Translational Gastroenterology Unit, John Radcliffe Hospital, Oxford, UK.
Department of Cellular Pathology, John Radcliffe Hospital, Oxford, UK.
J Crohns Colitis. 2018 Nov 9;12(10):1151-1157. doi: 10.1093/ecco-jcc/jjy081.
Endoscopy and histopathology are pivotal for evaluating disease activity in ulcerative colitis [UC]; correlation between validated endoscopic and histological indices has not been examined. We aim to correlate the Ulcerative Colitis Endoscopic Index of Severity [UCEIS] with two new validated histological indices in patients with established UC.
This was a single-centre cohort of patients with established UC, who underwent flexible sigmoidoscopy or colonoscopy by a single endoscopist. The UCEIS was scored at the worst affected area in the distal colon, which was biopsied; histological disease activity using Nancy [NI] and Robarts' Histological [RHI] indices was scored by a pathologist blinded to the endoscopy.

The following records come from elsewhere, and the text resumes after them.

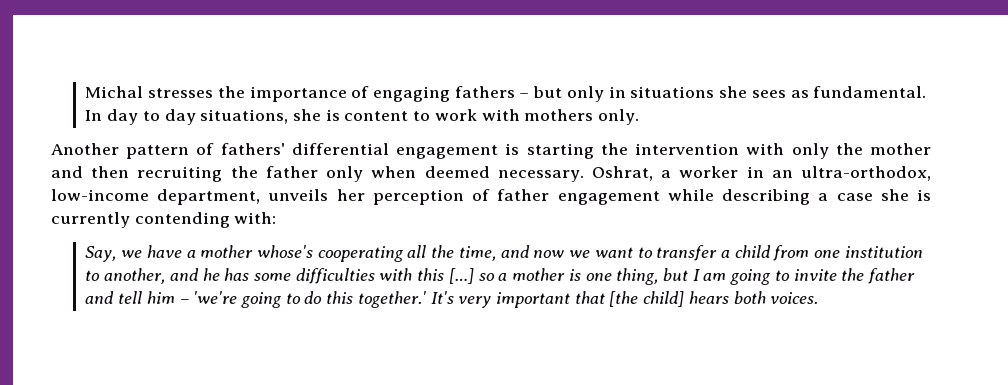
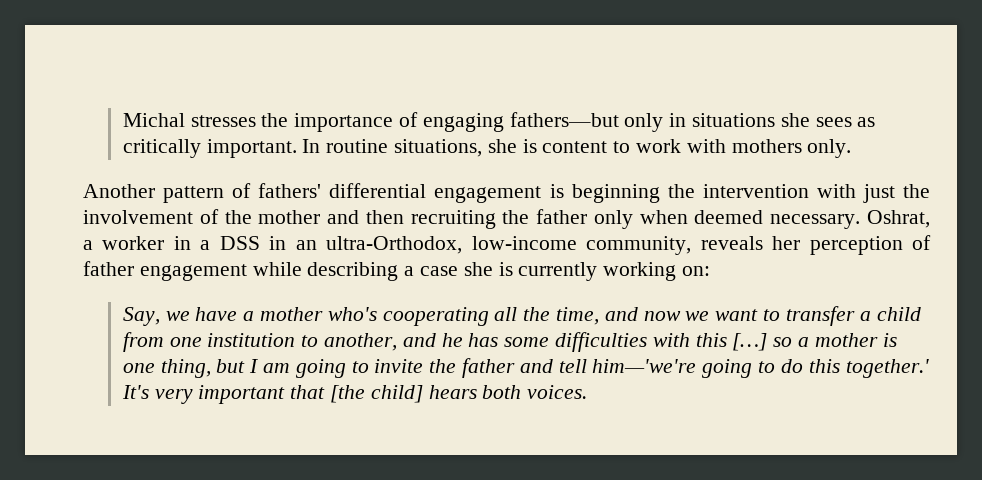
[454,86,563,98] fathers – but -> [509,112,619,127] fathers—but
[813,86,927,98] [85,109,196,125] fundamental. In day to day -> [122,139,389,158] critically important. In routine
[526,143,594,159] starting -> [571,184,660,203] beginning
[791,143,829,159] only -> [862,184,931,203] [83,209,219,224] just the involvement of
[771,166,931,181] [51,189,329,205] an ultra-orthodox, low-income department, unveils -> [200,236,763,255] a DSS in an ultra-Orthodox, low-income community, reveals
[134,212,277,228] contending with: -> [603,262,711,281] working on:
[256,245,313,258] whose's -> [327,307,377,321] who's
[146,291,238,304] him – 'we're -> [592,359,697,373] him—'we're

Spearman correlation between the UCEIS, NI, and RHI, and between NI and RHI, was performed.
A total of 125 patients, median age 37 years [range 16-81 years], with UCEIS scores [scale 0-8]: 0, n = 21; 1-3, n = 48; 4-6, n = 51; and 7-8, n = 5, were included. Correlation coefficients between UCEIS and NI [scale 0-4] were r = 0.84 (95% confidence interval [CI] 0.76-0.89, p < 0.001) and between UCEIS and RHI [scale 0-33] r = 0.86 [95% CI 0.80-0.90, p < 0.001]. The difference in correlation was not significant [p = 0.57]. There was excellent correlation between the two histological indices [r = 0.92, 95% CI 0.87-0.95, p < 0.001]. Quiescent disease activity defined as the absence of neutrophils [Nancy 0-1, Robarts 0-3] was most closely correlated with UCEIS = 0.
The UCEIS strongly correlates with both NI and RHI. Complete mucosal healing is best defined as a UCEIS = 0/8, since this correlates with the absence of microscopic disease activity.
内镜检查和组织病理学对于评估溃疡性结肠炎 [UC] 的疾病活动度至关重要;尚未检查经过验证的内镜和组织学指标之间的相关性。我们的目的是在患有确定的 UC 的患者中,将溃疡性结肠炎内镜严重程度指数 [UCEIS] 与两种新的经过验证的组织学指数相关联。
这是一项单中心队列研究,纳入了接受单名内镜医生进行的柔性乙状结肠镜检查或结肠镜检查的患有确定的 UC 的患者。在远端结肠的最严重受影响区域进行 UCEIS 评分,该区域进行了活检;组织学疾病活动度使用 Nancy [NI] 和 Robarts'Histological [RHI] 指数进行评分,评分由对内镜检查不知情的病理学家进行。对 UCEIS、NI 和 RHI 之间以及 NI 和 RHI 之间进行 Spearman 相关性分析。
共纳入 125 名患者,中位年龄 37 岁[范围 16-81 岁],UCEIS 评分[范围 0-8]:0,n = 21;1-3,n = 48;4-6,n = 51;7-8,n = 5。UCEIS 与 NI [范围 0-4] 之间的相关系数为 r = 0.84(95%置信区间 [CI] 0.76-0.89,p < 0.001),UCEIS 与 RHI [范围 0-33] 之间的相关系数为 r = 0.86 [95% CI 0.80-0.90,p < 0.001]。相关性差异无统计学意义[p = 0.57]。这两个组织学指数之间存在极好的相关性[r = 0.92,95% CI 0.87-0.95,p < 0.001]。无中性粒细胞 [Nancy 0-1,Robarts 0-3] 的静止疾病活动定义与 UCEIS = 0 最密切相关。
UCEIS 与 NI 和 RHI 均具有很强的相关性。黏膜完全愈合最好定义为 UCEIS = 0/8,因为这与显微镜下无疾病活动度相关。